Karla Kizer said... (11/14/02 9:06 AM) Reply
I've experienced the same kind of problem in sleeveless garments, especially for my DD. Now I change the shape of the front armhole. I start at patterns's correct shoulder line and sketch in an armhole that shaves some width off the chest (about 1/4") and returns to the original pattern line just in time to go under the arm. The upper chest will appear narrower than the shoulders. I've always thought that her forward shoulders necessitated this change, but maybe not. I also cheat a bit with knits and place the CF of the top of the pattern just a little beyond the fabric fold when I cut, reducing the chest and neck width just a tiny bit at the CF. This combination of changes seems to work pretty well for DD.
Sandra said... (11/14/02 0:51 AM) Reply
Wow, that does seem like a versatile pattern! You choose really pretty fabrics, Rustybobn.
Margaret said... (11/13/02 11:41 PM) Reply
Interesting fitting problems--I hope you will find a way to fix them. Maybe some extra width is useful for you (Rustybobn) in wovens but excessive in knits? Just an idea, I'm definitely not an experienced fitting person. Thanks for the informative review, and thanks, Betty, for the comment about the different methods.

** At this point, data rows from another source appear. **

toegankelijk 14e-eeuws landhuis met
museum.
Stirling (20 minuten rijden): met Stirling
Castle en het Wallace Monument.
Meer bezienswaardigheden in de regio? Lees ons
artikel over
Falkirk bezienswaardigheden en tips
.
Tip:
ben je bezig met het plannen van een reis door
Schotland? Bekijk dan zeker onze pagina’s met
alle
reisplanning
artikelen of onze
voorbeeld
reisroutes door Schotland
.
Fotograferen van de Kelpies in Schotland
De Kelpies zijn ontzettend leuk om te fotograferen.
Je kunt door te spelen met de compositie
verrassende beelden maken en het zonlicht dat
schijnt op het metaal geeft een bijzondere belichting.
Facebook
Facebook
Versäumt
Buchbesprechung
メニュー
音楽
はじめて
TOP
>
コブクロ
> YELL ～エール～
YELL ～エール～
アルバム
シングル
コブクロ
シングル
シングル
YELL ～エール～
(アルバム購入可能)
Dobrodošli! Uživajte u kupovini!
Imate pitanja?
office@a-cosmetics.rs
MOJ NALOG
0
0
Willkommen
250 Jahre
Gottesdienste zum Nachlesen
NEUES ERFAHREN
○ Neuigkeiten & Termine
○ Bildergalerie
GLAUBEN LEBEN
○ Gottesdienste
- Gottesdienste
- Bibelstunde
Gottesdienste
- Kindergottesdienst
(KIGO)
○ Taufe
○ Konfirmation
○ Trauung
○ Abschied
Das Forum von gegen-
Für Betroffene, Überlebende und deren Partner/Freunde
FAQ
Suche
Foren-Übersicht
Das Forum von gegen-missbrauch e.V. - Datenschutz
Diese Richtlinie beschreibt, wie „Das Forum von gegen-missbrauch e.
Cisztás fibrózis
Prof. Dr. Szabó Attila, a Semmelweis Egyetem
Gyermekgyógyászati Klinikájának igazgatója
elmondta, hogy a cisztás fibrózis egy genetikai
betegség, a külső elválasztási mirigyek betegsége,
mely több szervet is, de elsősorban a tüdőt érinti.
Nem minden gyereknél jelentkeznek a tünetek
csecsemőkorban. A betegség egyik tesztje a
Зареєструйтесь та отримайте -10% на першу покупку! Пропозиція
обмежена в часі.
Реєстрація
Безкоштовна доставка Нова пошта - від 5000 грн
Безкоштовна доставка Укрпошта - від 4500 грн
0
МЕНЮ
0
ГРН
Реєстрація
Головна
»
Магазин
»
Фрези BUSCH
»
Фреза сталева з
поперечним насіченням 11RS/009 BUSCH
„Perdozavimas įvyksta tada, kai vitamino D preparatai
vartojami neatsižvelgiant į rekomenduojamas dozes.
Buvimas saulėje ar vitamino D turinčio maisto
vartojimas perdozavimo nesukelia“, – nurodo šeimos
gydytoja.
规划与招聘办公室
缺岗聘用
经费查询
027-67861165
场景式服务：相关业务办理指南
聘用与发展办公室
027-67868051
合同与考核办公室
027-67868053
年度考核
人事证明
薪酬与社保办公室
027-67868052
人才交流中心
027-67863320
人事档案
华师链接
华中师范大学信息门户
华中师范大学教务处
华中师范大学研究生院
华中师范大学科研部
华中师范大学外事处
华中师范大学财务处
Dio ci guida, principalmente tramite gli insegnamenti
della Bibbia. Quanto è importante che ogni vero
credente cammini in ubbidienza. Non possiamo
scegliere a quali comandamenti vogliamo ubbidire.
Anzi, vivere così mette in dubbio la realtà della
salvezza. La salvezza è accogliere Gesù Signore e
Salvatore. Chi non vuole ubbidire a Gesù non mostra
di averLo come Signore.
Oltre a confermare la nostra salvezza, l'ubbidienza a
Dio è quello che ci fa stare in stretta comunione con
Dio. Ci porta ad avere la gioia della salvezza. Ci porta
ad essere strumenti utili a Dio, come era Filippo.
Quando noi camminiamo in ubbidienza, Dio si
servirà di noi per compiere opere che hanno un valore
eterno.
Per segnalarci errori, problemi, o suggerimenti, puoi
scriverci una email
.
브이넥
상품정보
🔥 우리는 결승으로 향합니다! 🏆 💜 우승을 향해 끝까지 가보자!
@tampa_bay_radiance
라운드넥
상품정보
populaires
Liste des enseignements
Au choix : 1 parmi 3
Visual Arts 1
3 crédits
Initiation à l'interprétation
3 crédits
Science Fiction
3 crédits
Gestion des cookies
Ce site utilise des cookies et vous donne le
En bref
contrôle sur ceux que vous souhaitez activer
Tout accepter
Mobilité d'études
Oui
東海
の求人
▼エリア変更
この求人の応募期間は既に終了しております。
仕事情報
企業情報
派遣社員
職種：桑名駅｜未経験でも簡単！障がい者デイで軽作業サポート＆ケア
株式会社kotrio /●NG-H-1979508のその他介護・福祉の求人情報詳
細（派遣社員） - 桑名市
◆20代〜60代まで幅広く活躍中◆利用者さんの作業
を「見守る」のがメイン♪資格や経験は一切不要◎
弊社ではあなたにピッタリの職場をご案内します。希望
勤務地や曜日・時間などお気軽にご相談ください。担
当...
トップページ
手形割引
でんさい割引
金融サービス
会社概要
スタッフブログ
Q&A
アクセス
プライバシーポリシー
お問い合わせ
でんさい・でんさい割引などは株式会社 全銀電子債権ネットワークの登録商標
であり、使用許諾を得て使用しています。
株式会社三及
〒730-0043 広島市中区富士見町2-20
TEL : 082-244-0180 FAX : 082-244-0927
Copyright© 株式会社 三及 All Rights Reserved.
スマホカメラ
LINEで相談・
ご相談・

Everyday Sewist said... (11/13/02 5:16 PM) Reply
Rustybobn, about the extra fabric around the armhole/chest: I've had this problem using Nancy Zieman's method also. I had slightly better luck using Sandra Betzina's method in _Fast Fit_. However, both methods seem to add fabric in the upper chest area which I don't need. I just got the book _Fit for Real People_ where the bust alteration does not seem to add any width in the upper chest. I plan to try it out. Also, after recently making a sloper I realized I need to adjust for sloping shoulders and increase the bust dart. This also got rid of the wrinkles. I don't know if these are issues for you, just some ideas.